For decades, NCP was as much a part of Britain's urban landscape as pigeons, Pret, and roadworks.

With its yellow‑and‑black branding and sprawling network of car parks, the company felt almost indestructible - a quiet giant of everyday life.

And yet, in March 2026, NCP slid into administration, leaving 682 jobs at risk and raising a simple but surprising question: how does the UK’s biggest parking operator run out of road?

The answer is less dramatic than a corporate scandal and more like a slow puncture: a business model built for a world that no longer exists.

A Post‑COVID World That Never Returned
NCP’s troubles began long before administrators from PwC stepped in. The pandemic didn’t just empty offices—it rewired the way Britain works. Hybrid working became the norm, and the daily commute, once the lifeblood of city‑centre parking, never fully recovered.

NCP itself admitted that parking demand remained far below pre‑2020 levels, especially in commuter-heavy locations. The company was left with hundreds of car parks designed for a five‑day office week that simply no longer exists. Empty spaces became the new normal, and empty spaces don’t pay the bills.

A Business Built on High Fixed Costs
Running a car park sounds simple—paint some lines, install a barrier, collect the money. But NCP’s reality was far more expensive. Many of its 800 sites (around 340 directly managed) sit on long, costly leases in prime city-centre locations. 200,000 spaces in their carparkss.

Even when half the spaces sit unused, the rent still needs paying.

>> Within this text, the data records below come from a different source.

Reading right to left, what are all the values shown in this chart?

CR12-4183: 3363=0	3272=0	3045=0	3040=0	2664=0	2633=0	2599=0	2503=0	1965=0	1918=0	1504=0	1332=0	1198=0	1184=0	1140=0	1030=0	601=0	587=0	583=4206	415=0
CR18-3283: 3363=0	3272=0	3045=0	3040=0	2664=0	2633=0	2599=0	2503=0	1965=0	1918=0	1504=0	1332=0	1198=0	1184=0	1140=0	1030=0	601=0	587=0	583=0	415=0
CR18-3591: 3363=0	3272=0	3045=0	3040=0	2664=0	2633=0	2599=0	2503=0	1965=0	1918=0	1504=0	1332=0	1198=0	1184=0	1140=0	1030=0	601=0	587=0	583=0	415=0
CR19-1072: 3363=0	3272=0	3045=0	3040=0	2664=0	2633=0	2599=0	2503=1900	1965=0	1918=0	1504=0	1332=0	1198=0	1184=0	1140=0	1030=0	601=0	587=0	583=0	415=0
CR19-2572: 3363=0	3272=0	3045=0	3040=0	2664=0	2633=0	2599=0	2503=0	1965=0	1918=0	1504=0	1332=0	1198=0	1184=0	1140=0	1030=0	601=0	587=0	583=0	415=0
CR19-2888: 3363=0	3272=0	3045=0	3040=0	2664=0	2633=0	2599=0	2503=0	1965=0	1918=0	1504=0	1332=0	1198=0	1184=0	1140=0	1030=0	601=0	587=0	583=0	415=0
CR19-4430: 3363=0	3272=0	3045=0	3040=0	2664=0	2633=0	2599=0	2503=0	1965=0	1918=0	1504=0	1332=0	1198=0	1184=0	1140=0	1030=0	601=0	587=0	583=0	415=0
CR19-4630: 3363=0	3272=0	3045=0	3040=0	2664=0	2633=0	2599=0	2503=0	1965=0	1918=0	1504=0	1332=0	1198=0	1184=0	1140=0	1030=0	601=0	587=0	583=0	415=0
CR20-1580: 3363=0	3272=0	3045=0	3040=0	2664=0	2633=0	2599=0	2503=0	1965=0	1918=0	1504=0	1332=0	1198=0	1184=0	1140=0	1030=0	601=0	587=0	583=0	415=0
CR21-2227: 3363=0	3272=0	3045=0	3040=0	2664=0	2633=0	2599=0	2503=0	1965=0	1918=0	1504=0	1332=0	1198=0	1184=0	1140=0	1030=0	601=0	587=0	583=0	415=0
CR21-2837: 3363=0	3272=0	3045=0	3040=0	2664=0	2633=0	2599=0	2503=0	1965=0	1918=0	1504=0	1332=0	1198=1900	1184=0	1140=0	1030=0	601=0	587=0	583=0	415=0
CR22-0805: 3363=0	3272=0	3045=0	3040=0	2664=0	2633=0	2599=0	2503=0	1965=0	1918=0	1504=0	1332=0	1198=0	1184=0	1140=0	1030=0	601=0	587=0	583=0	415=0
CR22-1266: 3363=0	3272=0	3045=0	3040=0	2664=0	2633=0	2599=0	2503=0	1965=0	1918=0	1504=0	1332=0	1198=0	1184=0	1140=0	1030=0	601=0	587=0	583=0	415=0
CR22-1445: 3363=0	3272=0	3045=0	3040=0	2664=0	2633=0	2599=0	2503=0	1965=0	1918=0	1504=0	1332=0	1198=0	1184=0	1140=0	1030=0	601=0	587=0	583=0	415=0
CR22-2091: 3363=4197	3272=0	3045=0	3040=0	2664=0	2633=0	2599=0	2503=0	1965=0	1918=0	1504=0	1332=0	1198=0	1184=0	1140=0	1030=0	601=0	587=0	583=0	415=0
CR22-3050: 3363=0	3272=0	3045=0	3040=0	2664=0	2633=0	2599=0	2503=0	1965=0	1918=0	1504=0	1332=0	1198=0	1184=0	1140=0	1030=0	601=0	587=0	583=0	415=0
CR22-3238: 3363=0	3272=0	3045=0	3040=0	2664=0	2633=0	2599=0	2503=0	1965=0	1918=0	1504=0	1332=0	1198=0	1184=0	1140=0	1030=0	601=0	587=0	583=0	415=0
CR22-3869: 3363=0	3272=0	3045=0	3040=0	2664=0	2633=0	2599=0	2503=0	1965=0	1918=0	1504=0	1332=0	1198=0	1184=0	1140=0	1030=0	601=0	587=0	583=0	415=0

With revenues falling and costs stubbornly high, the company found itself in a financial squeeze it couldn’t escape. Losses mounted year after year, and the post‑pandemic recovery never arrived.

Ownership and the Fall
Before its collapse, NCP was owned by Park24, a major Japanese parking operator, alongside the Development Bank of Japan. They acquired the business in 2017 with hopes of modernising and expanding it. But even deep pockets couldn’t offset the structural decline in demand.

When NCP finally entered administration in March 2026, ownership effectively passed to PwC, who now control the company’s future. All car parks remain open, but the long‑term picture is uncertain.

A Structural Shift, Not a Temporary Crisis
NCP’s downfall isn’t a story of mismanagement or scandal—it’s a case study in how quickly the world can change. The company was built for a Britain where:

people drove into cities daily

retail footfall was predictable

office life was central to the economy

But the pandemic accelerated trends that were already emerging. Remote work, online shopping, and changing travel habits all chipped away at the foundations of NCP’s business.

In the end, the company wasn’t defeated by competition or technology—it was undone by a society that simply stopped needing as many parking spaces.

What Happens Next?
PwC will now decide whether to:

sell the business as a whole

break it up and sell individual sites

restructure and slim it down

For drivers, nothing changes immediately. For employees, the uncertainty is real. And for Britain’s city centres, NCP’s collapse raises bigger questions about how urban spaces should evolve in a world where fewer people drive into town every day.

A Quiet Giant Brought Down by Quiet Streets
NCP’s administration is a reminder that even the most familiar parts of daily life can be vulnerable to shifts in how we live and work. The company didn’t fail because people stopped driving altogether - it failed because they stopped driving to the same places, at the same times, in the same numbers.

In the end, the UK’s biggest parking operator didn’t run out of cars overnight. It simply found itself waiting for a rush hour that never came back.